Please list every kind of circuit that the source excerpt below says is used to describe the base state.
— Start of Source excerpt —
1Department of Mathematics, Yaduvanshi Degree College, Narnaul, Haryana

2*Department of Computer Science and Engineering (AI & DS), GNIOT, Greater Noida

3Department of Computer Science and Engineering, Sharda University, Greater Noida

4Department of Computer Science, Acharya Narendra Dev College, University of Delhi

5School of Engineering and Technology, Raffles University, Neemrana

[email protected], [email protected], [email protected], [email protected], [email protected]

*Corresponding Author

Abstract

In this paper, the performance of two non identical units repairable system are analyzed by using regenerative point graphical technique. Generally, the system has one operative unit and one warm standby unit. Fuzzy concept is used to find the reliability measures under imperfect switch. Regenerative point graphical technique and semi markov process are used to evaluate the reliability measures. Primary, secondary and tertiary circuits are used to describe the base state. The system is repaired by the available technician when any unit is failed or switch is under imperfect mode. The priority in repair is given to switch before working units. In this paper, the failure time and repair time follow general distributions. The tables are used to explore the reliability measures such that mean time to system failure, availability and profit values.

Keywords: Base state, warm standby, imperfect switch, availability and profit values.

I.Introduction

To meet the increasing demand for their products, manufacturers need to constantly improve their products which can be achieved by improving their production procedures. The MTSF, availability and profitability of two non identical units system with priority in switch repair are discussed by using the regenerating point graphical technique under specific circumstances. In the real time system, it is impossible to ignore the concept of spare unit switching failure when it is utilized to replace a failed operative unit.
— End of Source excerpt —
— Start of Dataset rows —
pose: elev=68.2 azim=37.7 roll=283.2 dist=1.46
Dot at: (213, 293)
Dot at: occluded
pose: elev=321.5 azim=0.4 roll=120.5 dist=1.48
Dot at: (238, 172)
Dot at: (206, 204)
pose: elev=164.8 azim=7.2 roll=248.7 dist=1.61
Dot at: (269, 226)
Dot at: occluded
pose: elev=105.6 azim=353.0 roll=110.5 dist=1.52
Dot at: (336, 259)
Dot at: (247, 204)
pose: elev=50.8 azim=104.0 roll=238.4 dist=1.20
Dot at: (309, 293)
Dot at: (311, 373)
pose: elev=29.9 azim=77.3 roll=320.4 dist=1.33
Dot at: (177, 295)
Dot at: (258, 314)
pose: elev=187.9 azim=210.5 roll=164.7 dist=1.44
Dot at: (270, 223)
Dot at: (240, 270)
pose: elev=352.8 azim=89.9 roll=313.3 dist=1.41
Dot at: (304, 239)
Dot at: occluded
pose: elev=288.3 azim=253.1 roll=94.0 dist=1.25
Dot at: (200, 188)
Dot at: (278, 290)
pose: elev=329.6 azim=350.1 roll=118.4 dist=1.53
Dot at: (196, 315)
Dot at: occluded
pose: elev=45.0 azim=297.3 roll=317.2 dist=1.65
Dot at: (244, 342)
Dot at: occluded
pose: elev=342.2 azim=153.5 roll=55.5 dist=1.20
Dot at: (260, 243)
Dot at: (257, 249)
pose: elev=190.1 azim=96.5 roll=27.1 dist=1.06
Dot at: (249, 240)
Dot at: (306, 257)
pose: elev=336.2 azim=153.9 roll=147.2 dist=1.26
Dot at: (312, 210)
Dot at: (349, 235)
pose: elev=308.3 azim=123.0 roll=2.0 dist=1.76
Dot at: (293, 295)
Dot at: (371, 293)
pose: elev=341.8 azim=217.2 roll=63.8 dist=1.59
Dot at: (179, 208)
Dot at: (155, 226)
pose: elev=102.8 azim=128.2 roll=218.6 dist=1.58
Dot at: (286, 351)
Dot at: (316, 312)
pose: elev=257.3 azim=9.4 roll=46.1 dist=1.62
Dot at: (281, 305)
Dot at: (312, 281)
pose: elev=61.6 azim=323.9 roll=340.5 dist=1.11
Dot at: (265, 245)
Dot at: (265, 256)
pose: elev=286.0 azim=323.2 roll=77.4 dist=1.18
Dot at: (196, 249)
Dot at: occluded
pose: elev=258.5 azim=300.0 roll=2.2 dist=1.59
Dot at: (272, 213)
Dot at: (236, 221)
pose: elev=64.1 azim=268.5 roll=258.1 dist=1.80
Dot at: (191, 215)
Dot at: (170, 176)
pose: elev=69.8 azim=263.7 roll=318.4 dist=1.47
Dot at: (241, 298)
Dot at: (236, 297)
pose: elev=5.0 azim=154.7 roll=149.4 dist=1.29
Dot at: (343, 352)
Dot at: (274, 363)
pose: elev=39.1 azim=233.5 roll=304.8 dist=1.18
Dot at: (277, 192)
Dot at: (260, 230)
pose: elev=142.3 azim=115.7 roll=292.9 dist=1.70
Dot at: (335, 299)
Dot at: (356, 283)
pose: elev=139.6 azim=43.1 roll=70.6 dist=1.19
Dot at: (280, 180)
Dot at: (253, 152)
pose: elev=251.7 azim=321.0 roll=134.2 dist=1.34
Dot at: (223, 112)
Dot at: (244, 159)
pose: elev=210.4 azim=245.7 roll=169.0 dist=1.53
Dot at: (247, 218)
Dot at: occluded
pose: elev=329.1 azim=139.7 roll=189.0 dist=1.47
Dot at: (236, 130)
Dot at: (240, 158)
— End of Dataset rows —
## Exercise result:
Primary, secondary and tertiary circuits.